Activity. Retype every line of the listing below. Keep each character, symbol, and line break unchanged.
*** Opening of Provided information ***
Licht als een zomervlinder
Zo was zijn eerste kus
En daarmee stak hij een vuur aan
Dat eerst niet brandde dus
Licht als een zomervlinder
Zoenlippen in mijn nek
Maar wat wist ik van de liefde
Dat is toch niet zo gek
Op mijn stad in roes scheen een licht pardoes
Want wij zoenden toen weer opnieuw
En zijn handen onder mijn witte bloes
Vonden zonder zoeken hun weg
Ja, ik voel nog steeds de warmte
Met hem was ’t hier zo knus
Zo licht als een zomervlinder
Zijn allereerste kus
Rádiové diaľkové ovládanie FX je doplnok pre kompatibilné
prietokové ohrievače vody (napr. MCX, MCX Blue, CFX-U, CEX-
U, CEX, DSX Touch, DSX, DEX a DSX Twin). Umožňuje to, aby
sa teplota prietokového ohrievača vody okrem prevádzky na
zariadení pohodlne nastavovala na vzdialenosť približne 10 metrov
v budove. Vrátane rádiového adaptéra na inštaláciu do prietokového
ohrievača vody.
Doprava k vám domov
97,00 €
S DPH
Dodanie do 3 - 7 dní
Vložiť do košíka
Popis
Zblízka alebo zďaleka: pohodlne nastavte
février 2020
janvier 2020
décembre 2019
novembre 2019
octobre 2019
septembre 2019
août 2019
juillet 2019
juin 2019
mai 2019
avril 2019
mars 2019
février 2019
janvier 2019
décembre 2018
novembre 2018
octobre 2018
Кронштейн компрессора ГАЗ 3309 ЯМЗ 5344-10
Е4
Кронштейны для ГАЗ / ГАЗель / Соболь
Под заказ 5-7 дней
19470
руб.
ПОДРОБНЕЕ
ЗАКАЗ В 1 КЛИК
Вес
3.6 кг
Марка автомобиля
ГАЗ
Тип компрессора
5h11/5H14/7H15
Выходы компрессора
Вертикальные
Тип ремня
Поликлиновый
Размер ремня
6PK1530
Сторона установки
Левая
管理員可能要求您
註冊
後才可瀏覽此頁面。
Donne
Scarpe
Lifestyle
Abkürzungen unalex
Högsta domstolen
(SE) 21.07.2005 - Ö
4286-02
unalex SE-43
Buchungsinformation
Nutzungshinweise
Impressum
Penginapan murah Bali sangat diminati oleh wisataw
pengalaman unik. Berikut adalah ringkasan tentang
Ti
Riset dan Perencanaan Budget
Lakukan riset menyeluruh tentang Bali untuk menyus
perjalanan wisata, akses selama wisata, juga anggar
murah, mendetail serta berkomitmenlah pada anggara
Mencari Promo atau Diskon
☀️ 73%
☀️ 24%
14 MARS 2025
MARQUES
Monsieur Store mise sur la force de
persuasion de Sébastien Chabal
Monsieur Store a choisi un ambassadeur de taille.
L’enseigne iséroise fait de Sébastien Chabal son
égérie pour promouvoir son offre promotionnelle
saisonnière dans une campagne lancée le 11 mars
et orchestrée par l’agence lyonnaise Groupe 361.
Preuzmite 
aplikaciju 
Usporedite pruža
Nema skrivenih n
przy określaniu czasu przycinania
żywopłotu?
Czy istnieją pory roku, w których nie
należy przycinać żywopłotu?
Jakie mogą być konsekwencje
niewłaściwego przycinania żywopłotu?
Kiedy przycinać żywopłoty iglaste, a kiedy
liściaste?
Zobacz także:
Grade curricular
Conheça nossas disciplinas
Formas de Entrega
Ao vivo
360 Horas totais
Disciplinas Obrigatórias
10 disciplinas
*** Close of Provided information ***
Response box.
Licht als een zomervlinder
Zo was zijn eerste kus
En daarmee stak hij een vuur aan
Dat eerst niet brandde dus
Licht als een zomervlinder
Zoenlippen in mijn nek
Maar wat wist ik van de liefde
Dat is toch niet zo gek
Op mijn stad in roes scheen een licht pardoes
Want wij zoenden toen weer opnieuw
En zijn handen onder mijn witte bloes
Vonden zonder zoeken hun weg
Ja, ik voel nog steeds de warmte
Met hem was ’t hier zo knus
Zo licht als een zomervlinder
Zijn allereerste kus
Rádiové diaľkové ovládanie FX je doplnok pre kompatibilné
prietokové ohrievače vody (napr. MCX, MCX Blue, CFX-U, CEX-
U, CEX, DSX Touch, DSX, DEX a DSX Twin). Umožňuje to, aby
sa teplota prietokového ohrievača vody okrem prevádzky na
zariadení pohodlne nastavovala na vzdialenosť približne 10 metrov
v budove. Vrátane rádiového adaptéra na inštaláciu do prietokového
ohrievača vody.
Doprava k vám domov
97,00 €
S DPH
Dodanie do 3 - 7 dní
Vložiť do košíka
Popis
Zblízka alebo zďaleka: pohodlne nastavte
février 2020
janvier 2020
décembre 2019
novembre 2019
octobre 2019
septembre 2019
août 2019
juillet 2019
juin 2019
mai 2019
avril 2019
mars 2019
février 2019
janvier 2019
décembre 2018
novembre 2018
octobre 2018
Кронштейн компрессора ГАЗ 3309 ЯМЗ 5344-10
Е4
Кронштейны для ГАЗ / ГАЗель / Соболь
Под заказ 5-7 дней
19470
руб.
ПОДРОБНЕЕ
ЗАКАЗ В 1 КЛИК
Вес
3.6 кг
Марка автомобиля
ГАЗ
Тип компрессора
5h11/5H14/7H15
Выходы компрессора
Вертикальные
Тип ремня
Поликлиновый
Размер ремня
6PK1530
Сторона установки
Левая
管理員可能要求您
註冊
後才可瀏覽此頁面。
Donne
Scarpe
Lifestyle
Abkürzungen unalex
Högsta domstolen
(SE) 21.07.2005 - Ö
4286-02
unalex SE-43
Buchungsinformation
Nutzungshinweise
Impressum
Penginapan murah Bali sangat diminati oleh wisataw
pengalaman unik. Berikut adalah ringkasan tentang
Ti
Riset dan Perencanaan Budget
Lakukan riset menyeluruh tentang Bali untuk menyus
perjalanan wisata, akses selama wisata, juga anggar
murah, mendetail serta berkomitmenlah pada anggara
Mencari Promo atau Diskon
☀️ 73%
☀️ 24%
14 MARS 2025
MARQUES
Monsieur Store mise sur la force de
persuasion de Sébastien Chabal
Monsieur Store a choisi un ambassadeur de taille.
L’enseigne iséroise fait de Sébastien Chabal son
égérie pour promouvoir son offre promotionnelle
saisonnière dans une campagne lancée le 11 mars
et orchestrée par l’agence lyonnaise Groupe 361.
Preuzmite 
aplikaciju 
Usporedite pruža
Nema skrivenih n
przy określaniu czasu przycinania
żywopłotu?
Czy istnieją pory roku, w których nie
należy przycinać żywopłotu?
Jakie mogą być konsekwencje
niewłaściwego przycinania żywopłotu?
Kiedy przycinać żywopłoty iglaste, a kiedy
liściaste?
Zobacz także:
Grade curricular
Conheça nossas disciplinas
Formas de Entrega
Ao vivo
360 Horas totais
Disciplinas Obrigatórias
10 disciplinas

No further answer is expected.